Saanich Coun. Colin Plant, who also chairs the Capital Regional District’s transportation safety committee, says that law enforcement simply can’t keep up with the amount of speeders on the Malahat.
“Officers on the [committee] have indicated that they could have speed enforcement up there 24 hours a day and they would still probably not be able to capture everybody who is doing the speeding on that highway, so there is a need for enforcement of limits on there,” he said.
In response to this ongoing issue, Plant and the committee are asking the CRD to look into a proposal that would see cameras record license plates at various intervals along the stretch. If a driver undercuts the allotted time that it should take them to get from point A to point B, they’ll get a fine.

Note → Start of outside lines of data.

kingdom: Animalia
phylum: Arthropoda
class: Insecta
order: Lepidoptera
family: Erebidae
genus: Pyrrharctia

“The idea with [this enforcement] is that you tell people that this is an interval-based highway. Don’t speed and you won’t get a ticket,” he said.
That black and white style of enforcement is of the main differences between this idea and the province’s controversial photo radar program that ended in 2001, Plant explains, and similar programs have been implemented successfully in other jurisdictions, both in Canada and abroad.
“It’s not new. It’s new for us,” he noted.
The committee will present at a CRD board meeting in the coming weeks.
Ultimately the proposal, which Plant says is in its infancy, will have to be forwarded to the province for approval before any decisions can be made.
Plant sees this as a first step, citing the possibility to have the technology put in place elsewhere in the province as well.